Internally, random forest uses a cutoff of 0.5; i.e., if a particular unseen observation has a probability higher than 0.5, it will be classified as <=50K. In random forest, we have the option to customize the internal cutoff. As the false positive rate is very high now, we'll increase the cutoff for positive classes (<=50K) and accordingly reduce it for negative classes (>=50K). Then, train the model again.
#set cutoff
rf.lrn$par.vals <- list(ntree = 100L, importance=TRUE, cutoff = c(0.75,0.25))
r <- resample(learner = rf.lrn, task = traintask, resampling = rdesc, measures = list(tpr,fpr,fnr,fpr,acc), show.info = T)
#Result: tpr.test.mean=0.934 #fpr.test.mean=0.43 #fnr.test.mean=0.0662 #acc.test.mean=0.846
As you can see, we've improved the accuracy of the random forest model by 2%, which is slightly higher than that for the bagging model. Now, let's try and make this model better.
Parameter Tuning: Mainly, there are three parameters in the random forest algorithm which you should look at (for tuning):
- ntree - As the name suggests, the number of trees to grow. Larger the tree, it will be more computationally expensive to build models.
- mtry - It refers to how many variables we should select at a node split. Also as mentioned above, the default value is p/3 for regression and sqrt(p) for classification. We should always try to avoid using smaller values of mtry to avoid overfitting.
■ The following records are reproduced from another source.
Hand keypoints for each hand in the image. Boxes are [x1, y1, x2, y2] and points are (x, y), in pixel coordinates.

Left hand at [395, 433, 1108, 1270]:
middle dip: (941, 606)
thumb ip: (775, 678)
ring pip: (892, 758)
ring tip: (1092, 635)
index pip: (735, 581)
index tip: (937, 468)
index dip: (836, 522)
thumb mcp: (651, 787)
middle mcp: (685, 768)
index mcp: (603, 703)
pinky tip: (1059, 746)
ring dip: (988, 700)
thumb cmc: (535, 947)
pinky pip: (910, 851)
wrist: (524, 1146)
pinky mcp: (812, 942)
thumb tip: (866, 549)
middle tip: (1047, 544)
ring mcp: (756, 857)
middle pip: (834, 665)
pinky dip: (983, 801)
- nodesize - It refers to how many observations we want in the terminal nodes. This parameter is directly related to tree depth. Higher the number, lower the tree depth. With lower tree depth, the tree might even fail to recognize useful signals from the data.
Let get to the playground and try to improve our model's accuracy further. In MLR package, you can list all tuning parameters a model can support using:
getParamSet(rf.lrn)
#set parameter space
params <- makeParamSet(makeIntegerParam("mtry",lower = 2,upper = 10),makeIntegerParam("nodesize",lower = 10,upper = 50))
#set validation strategy
rdesc <- makeResampleDesc("CV",iters=5L)
#set optimization technique
ctrl <- makeTuneControlRandom(maxit = 5L)
#start tuning
tune <- tuneParams(learner = rf.lrn, task = traintask, resampling = rdesc, measures = list(acc), par.set = params, control = ctrl, show.info = T)
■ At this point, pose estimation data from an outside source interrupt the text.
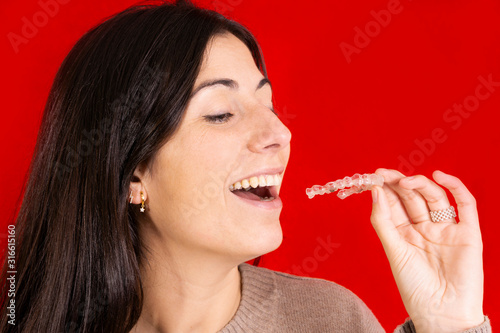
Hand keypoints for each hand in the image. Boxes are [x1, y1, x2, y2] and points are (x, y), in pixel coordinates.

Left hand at [370, 169, 483, 332]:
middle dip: (398, 183)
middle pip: (412, 197)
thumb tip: (374, 191)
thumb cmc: (414, 286)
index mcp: (404, 233)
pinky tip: (440, 176)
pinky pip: (465, 204)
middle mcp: (425, 228)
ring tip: (404, 181)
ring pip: (434, 197)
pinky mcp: (468, 233)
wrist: (442, 313)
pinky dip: (455, 187)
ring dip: (420, 185)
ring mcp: (446, 229)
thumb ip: (383, 221)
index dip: (384, 188)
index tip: (372, 175)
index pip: (394, 203)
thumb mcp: (393, 250)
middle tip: (384, 173)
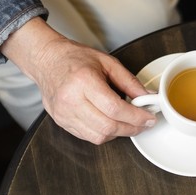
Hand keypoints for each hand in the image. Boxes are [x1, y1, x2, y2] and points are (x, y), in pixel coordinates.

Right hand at [1, 19, 156, 143]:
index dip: (136, 117)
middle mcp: (71, 100)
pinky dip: (103, 133)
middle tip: (143, 124)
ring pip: (98, 136)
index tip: (149, 118)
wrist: (46, 60)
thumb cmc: (74, 58)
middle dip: (131, 128)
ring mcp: (64, 113)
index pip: (114, 108)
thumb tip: (147, 97)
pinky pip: (87, 136)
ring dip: (118, 133)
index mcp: (83, 81)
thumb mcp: (107, 62)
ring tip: (127, 123)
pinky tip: (109, 122)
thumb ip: (129, 82)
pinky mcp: (61, 122)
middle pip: (107, 126)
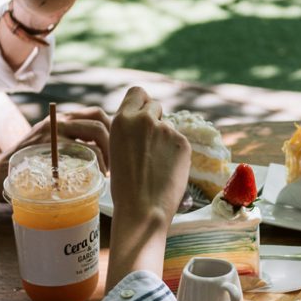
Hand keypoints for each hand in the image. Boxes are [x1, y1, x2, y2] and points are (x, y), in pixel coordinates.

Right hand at [0, 107, 111, 197]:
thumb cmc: (23, 169)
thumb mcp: (47, 150)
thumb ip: (67, 147)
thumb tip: (97, 158)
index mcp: (60, 120)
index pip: (96, 115)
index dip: (111, 132)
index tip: (115, 153)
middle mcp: (58, 120)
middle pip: (100, 119)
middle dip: (114, 141)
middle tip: (115, 164)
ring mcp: (55, 130)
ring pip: (97, 131)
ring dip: (109, 152)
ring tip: (107, 171)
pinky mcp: (52, 145)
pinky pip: (85, 149)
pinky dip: (97, 162)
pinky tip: (96, 175)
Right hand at [103, 88, 190, 284]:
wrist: (142, 208)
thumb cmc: (125, 185)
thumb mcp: (117, 148)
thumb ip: (131, 130)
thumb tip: (150, 118)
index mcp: (122, 120)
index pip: (137, 92)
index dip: (141, 103)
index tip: (143, 115)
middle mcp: (144, 119)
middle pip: (155, 105)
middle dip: (155, 119)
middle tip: (151, 144)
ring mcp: (165, 130)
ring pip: (168, 125)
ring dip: (165, 138)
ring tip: (156, 164)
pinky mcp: (182, 142)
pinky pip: (180, 141)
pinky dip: (176, 153)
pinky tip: (168, 170)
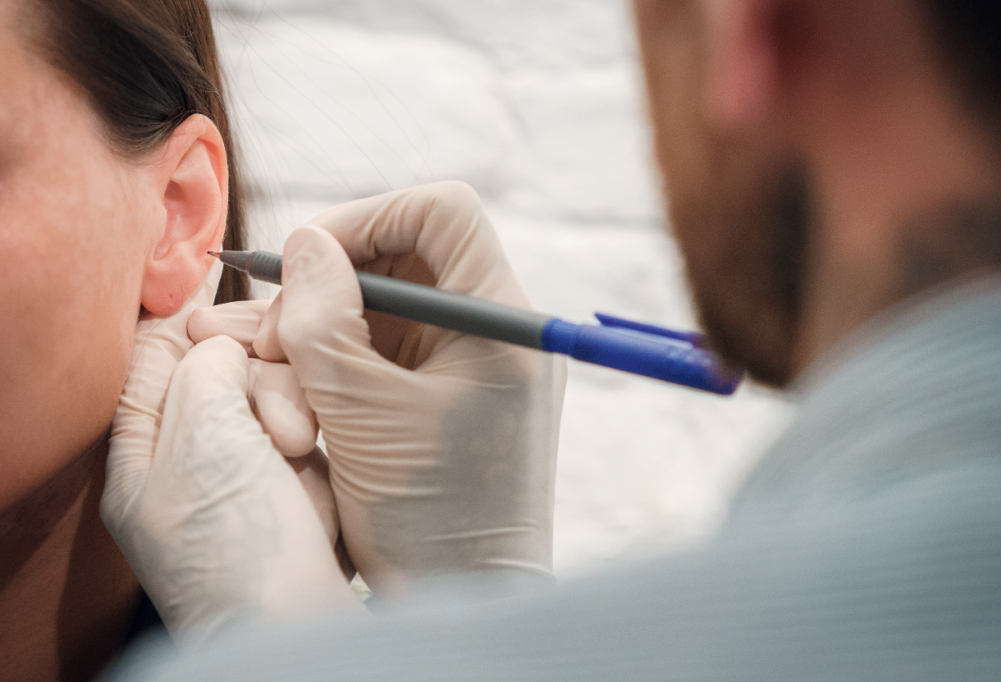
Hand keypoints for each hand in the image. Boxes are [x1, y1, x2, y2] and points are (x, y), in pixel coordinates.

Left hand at [101, 262, 358, 643]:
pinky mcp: (295, 489)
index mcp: (142, 454)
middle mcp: (193, 462)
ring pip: (278, 397)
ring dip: (294, 414)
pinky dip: (319, 448)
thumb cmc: (237, 554)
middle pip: (227, 372)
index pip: (157, 360)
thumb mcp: (202, 439)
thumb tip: (224, 340)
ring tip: (297, 454)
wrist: (302, 627)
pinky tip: (315, 479)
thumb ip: (205, 368)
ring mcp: (248, 477)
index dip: (192, 328)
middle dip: (259, 384)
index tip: (228, 308)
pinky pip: (312, 434)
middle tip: (279, 424)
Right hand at [191, 182, 566, 600]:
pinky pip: (389, 350)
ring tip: (260, 362)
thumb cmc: (427, 519)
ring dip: (321, 327)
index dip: (368, 216)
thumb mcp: (360, 413)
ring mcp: (473, 364)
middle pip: (405, 257)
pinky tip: (287, 382)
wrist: (465, 602)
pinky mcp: (448, 394)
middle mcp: (496, 332)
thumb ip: (323, 318)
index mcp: (502, 322)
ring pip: (386, 307)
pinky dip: (338, 360)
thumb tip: (305, 241)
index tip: (304, 259)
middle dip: (327, 284)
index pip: (443, 212)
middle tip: (269, 334)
#[Tune] Result: mtry=2 : nodesize=23 : acc.test.mean=0.858
After tuning, we have achieved an overall accuracy of 85.8%, which is better than our previous random forest model. This way you can tweak your model and improve its accuracy.
I'll leave you here. The complete code for this analysis can be downloaded from Github.
Summary
Don't stop here! There is still a huge scope for improvement in this model. Cross validation accuracy is generally more optimistic than true test accuracy. To make a prediction on the test set, minimal data preprocessing on categorical variables is required. Do it and share your results in the comments below.
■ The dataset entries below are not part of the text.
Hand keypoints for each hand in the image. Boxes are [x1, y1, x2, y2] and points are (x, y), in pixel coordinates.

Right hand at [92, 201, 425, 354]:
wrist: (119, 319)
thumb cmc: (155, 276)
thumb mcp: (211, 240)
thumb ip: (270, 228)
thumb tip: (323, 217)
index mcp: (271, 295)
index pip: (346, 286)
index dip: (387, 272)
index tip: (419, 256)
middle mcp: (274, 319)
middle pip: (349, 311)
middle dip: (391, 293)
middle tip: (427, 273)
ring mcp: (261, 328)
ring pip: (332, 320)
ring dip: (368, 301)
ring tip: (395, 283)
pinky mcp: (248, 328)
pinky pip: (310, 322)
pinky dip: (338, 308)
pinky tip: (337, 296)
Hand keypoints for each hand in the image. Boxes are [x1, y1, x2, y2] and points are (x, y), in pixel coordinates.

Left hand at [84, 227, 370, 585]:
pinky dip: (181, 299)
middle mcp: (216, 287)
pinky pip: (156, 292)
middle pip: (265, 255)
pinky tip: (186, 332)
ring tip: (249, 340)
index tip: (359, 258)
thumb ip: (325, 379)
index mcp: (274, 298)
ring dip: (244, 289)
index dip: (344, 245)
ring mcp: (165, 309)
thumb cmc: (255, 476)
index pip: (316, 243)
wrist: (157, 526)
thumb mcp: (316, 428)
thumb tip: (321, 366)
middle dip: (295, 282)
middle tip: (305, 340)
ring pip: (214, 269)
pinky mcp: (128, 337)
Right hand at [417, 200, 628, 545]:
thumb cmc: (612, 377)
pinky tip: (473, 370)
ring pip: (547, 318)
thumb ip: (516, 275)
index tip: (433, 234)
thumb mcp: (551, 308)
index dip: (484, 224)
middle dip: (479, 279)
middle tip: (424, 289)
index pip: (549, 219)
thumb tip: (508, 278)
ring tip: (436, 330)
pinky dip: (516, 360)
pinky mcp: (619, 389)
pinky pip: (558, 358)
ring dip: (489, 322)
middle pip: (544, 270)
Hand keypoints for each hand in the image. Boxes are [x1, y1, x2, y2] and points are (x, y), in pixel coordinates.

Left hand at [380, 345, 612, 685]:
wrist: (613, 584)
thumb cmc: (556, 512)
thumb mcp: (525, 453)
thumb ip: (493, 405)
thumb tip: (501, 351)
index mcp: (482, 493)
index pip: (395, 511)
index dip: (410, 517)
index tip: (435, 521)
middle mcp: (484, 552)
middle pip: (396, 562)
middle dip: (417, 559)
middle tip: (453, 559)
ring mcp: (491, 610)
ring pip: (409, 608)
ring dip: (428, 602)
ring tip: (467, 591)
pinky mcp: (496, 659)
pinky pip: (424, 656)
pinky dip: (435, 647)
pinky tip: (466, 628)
My motive to create this tutorial is to get you started using the random forest model and some techniques to improve model accuracy. For better understanding, I suggest you read more on confusion matrix. In this article, I've explained the working of decision trees, random forest, and bagging.
Did I miss out anything? Do share your knowledge and let me know your experience while solving classification problems in comments below.
Question from past comments: How does a tree decide where to split ? How is Gini index calculated and how classification tree picks a variable to split the data set based on Gini index and Entropy.
Ans: Let me try and explain this in a simple way. Assume we have a data set with 3 variables: Target(0,1), Sex(M/F), Age (values between 18-65). Target is the dependent variable. The data set has 20 rows.
You run CART algorithm. How will it decide where to split ? CART uses Gini Index to decide the split. Since here, we have only two predictors, the tree will decide first variable like this:
For Sex Variable: First it will check, how many males are there in the data. Let's say 8. Out of all these males, how many have target as 1. lets say (3/8) Out of all these males, how many have target as 0, lets say (5/8)
Gini Index Formula = 1 - ((3/8)^2 + (5/8)^2) = some value ( let's say 0.658)
Then it will check, how many females are there in the data. We get 20-8 = 12 Out of all these females, how many have target as 1, lets say (4/12) Out of all these females, how many have target as 0, lets say (8/12)
Gini Index Formula = 1 - ((4/12)^2 + (8/12)^2) = some value ( let's say 0.758)
Now, we'll weight the index values and sum them: 8/20 * 0.658 + 12/20 * 0.758 = some value (X)
For Age variable, we'll follow the same procedure. Let's say, the tree identifies Age >= 23 as splitting value. The splitting will be like this:
First it will check, how many rows are present in the age variable which has value >=23. let's say 13 Out of all these people, how many have target as 1, lets say (4/13) Out of all these people, how many have target as 0, lets say (9/13)
Gini Index Formula = 1 - ((4/13)^2 - (9/13)^2) = somevalue1
Then it will check, how many rows are present in the age variable which has value < 23. So, we have 20 - 13 = 7 Out of all these people, how many have target as 1, lets say (2/7) Out of all these people, how many have target as 0, lets say (5/7)
Gini Index Formula = 1 - ((2/7)^2 + (5/7)^2) = somevalue2
Lower value of Gini index is used for splitting. Therefore in our case, if somevalue2 < somevalue1, the tree will split at Age variable, otherwise it will split at Gender variable.